Prozessmanagement Beratung bei Digitalisierung: Prozesse fit für die Zukunft – Die meisten Digitalprojekte scheitern nicht an der Technologie, sondern an Prozessen: unklar, historisch gewachsen, papierlastig, personenabhängig. Wer in diesem Zustand „digitalisiert“, bekommt am Ende oft nur teure Insellösungen oder digitale Chaosverlängerung.

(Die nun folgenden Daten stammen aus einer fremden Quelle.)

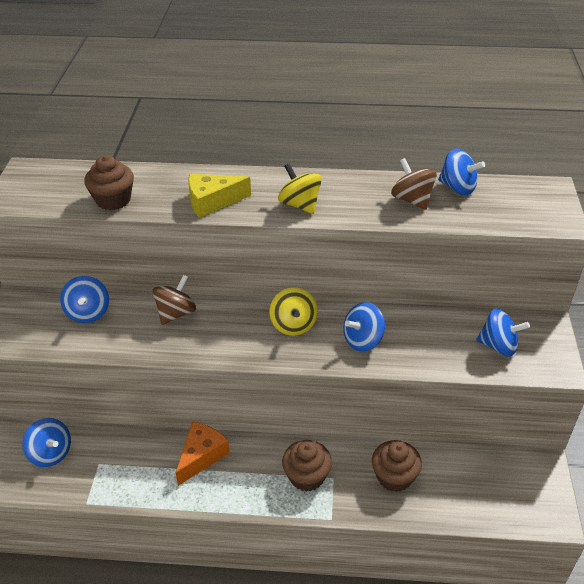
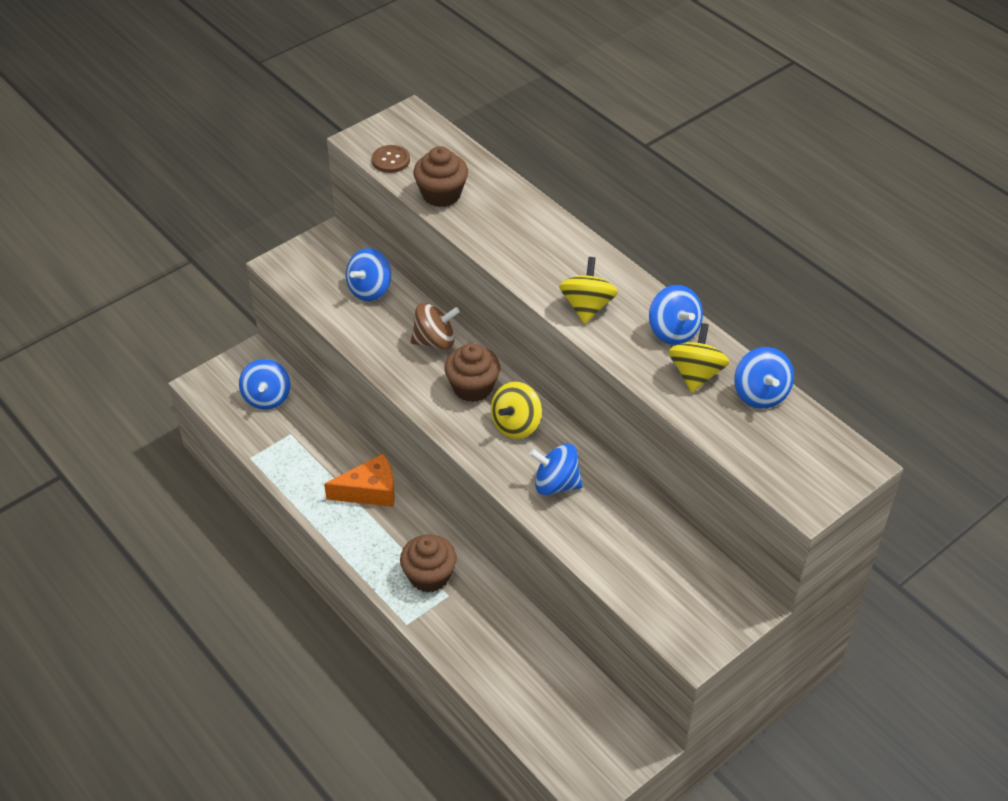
camera: 45 degrees right, 5 degrees up
yellow cheese [188,174,251,218] -> none
brown cupcake [372,440,422,492] -> brown cupcake moved to [444,343,500,402]
brown spinning top [391,158,437,210] -> yellow spinning top [668,323,729,393]
blue spinning top [476,308,530,357] -> blue spinning top moved to [649,285,703,345]
none -> brown button [372,145,410,173]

Professionelles Prozessmanagement schafft hier den Unterschied: Es macht Abläufe transparent, priorisiert sinnvoll, verbindet Fachbereich und IT – und sorgt dafür, dass Digitalisierung wirklich wirkt. Dieser Beitrag zeigt, wie Beratung im Prozessmanagement hilft, Ihre Prozesse systematisch fit für die Zukunft zu machen, worauf Entscheider achten sollten und wie ein praxisnahes Vorgehen aussieht.

1. Was bedeutet Prozessmanagement im Kontext der Digitalisierung?

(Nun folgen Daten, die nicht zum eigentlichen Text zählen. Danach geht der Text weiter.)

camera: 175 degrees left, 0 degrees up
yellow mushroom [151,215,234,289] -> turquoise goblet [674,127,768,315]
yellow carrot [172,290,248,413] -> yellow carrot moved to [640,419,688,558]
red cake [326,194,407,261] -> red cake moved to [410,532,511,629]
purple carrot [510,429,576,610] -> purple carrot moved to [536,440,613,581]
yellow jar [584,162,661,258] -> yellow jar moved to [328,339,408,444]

Prozessmanagement bezeichnet die systematische Gestaltung, Steuerung und kontinuierliche Verbesserung von Geschäftsprozessen, um Unternehmensziele effizient und wirksam zu erreichen.
Im Kontext der Digitalisierung heißt das konkret:
- Abläufe Ende-zu-Ende analysieren (vom Kundenanliegen bis zur Leistungserbringung)
- Medienbrüche und manuelle Schritte identifizieren
- Prozesse so gestalten, dass sie automatisierbar, skalierbar und messbar sind
- Organisation, Rollen und IT-Landschaft auf diese Prozesse ausrichten
Digitalisierung ohne sauberes Prozessmanagement bedeutet: analoge Ineffizienz wird digitalisiert. Zukunftsfähige Unternehmen stellen deshalb ihre Prozesse in den Mittelpunkt – nicht das Tool.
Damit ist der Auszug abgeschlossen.